** Task requirements **
Copy every line of text in the material below word for word. Leave out the pictures.

******************************

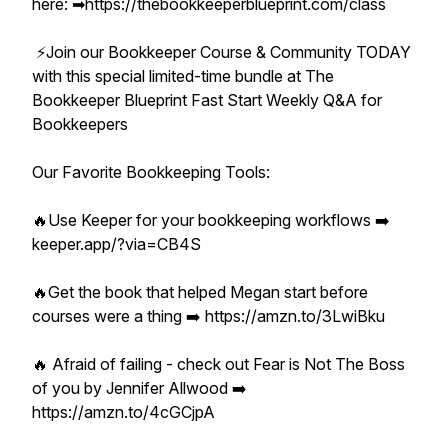
here: ➡︎https://thebookkeeperblueprint.com/class
⚡️Join our Bookkeeper Course & Community TODAY
with this special limited-time bundle at The
Bookkeeper Blueprint Fast Start Weekly Q&A for
Bookkeepers
Our Favorite Bookkeeping Tools:
🔥Use Keeper for your bookkeeping workflows ➡️
keeper.app/?via=CB4S
🔥Get the book that helped Megan start before
courses were a thing ➡️ https://amzn.to/3LwiBku
🔥 Afraid of failing - check out Fear is Not The Boss
of you by Jennifer Allwood ➡️
https://amzn.to/4cGCjpA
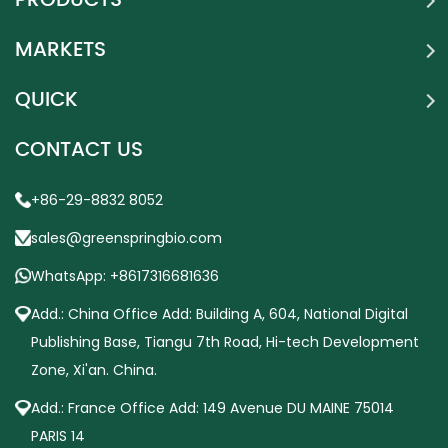
PRODUCTS
MARKETS
QUICK
CONTACT US
+86-29-8832 8052
sales@greenspringbio.com
WhatsApp: +8617316681636
Add.: China Office Add: Building A, 604, National Digital
Publishing Base, Tiangu 7th Road, Hi-tech Development
Zone, Xi'an. China.
Add.: France Office Add: 149 Avenue DU MAINE 75014
PARIS 14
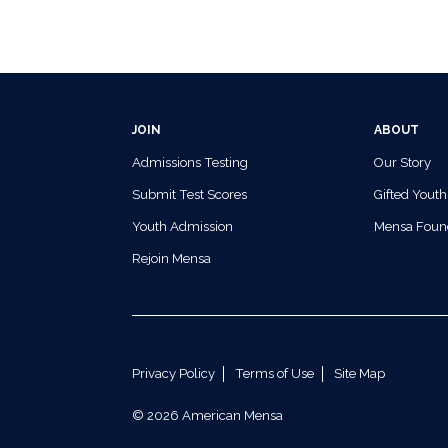
JOIN
ABOUT
Admissions Testing
Our Story
Submit Test Scores
Gifted Youth
Youth Admission
Mensa Foun
Rejoin Mensa
Privacy Policy
Terms of Use
Site Map
© 2026 American Mensa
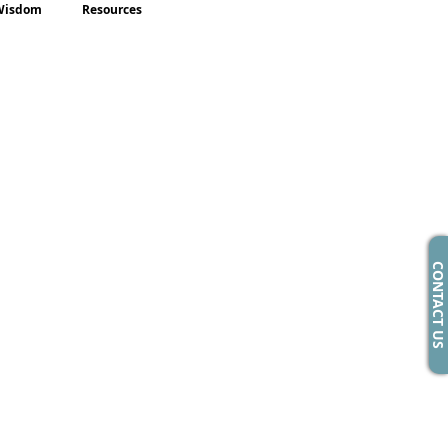
Wisdom
Resources
CONTACT US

******************************

** Solution **
here: ➡︎https://thebookkeeperblueprint.com/class
⚡️Join our Bookkeeper Course & Community TODAY
with this special limited-time bundle at The
Bookkeeper Blueprint Fast Start Weekly Q&A for
Bookkeepers
Our Favorite Bookkeeping Tools:
🔥Use Keeper for your bookkeeping workflows ➡️
keeper.app/?via=CB4S
🔥Get the book that helped Megan start before
courses were a thing ➡️ https://amzn.to/3LwiBku
🔥 Afraid of failing - check out Fear is Not The Boss
of you by Jennifer Allwood ➡️
https://amzn.to/4cGCjpA
PRODUCTS
MARKETS
QUICK
CONTACT US
+86-29-8832 8052
sales@greenspringbio.com
WhatsApp: +8617316681636
Add.: China Office Add: Building A, 604, National Digital
Publishing Base, Tiangu 7th Road, Hi-tech Development
Zone, Xi'an. China.
Add.: France Office Add: 149 Avenue DU MAINE 75014
PARIS 14
JOIN
ABOUT
Admissions Testing
Our Story
Submit Test Scores
Gifted Youth
Youth Admission
Mensa Foun
Rejoin Mensa
Privacy Policy
Terms of Use
Site Map
© 2026 American Mensa
Wisdom
Resources
CONTACT US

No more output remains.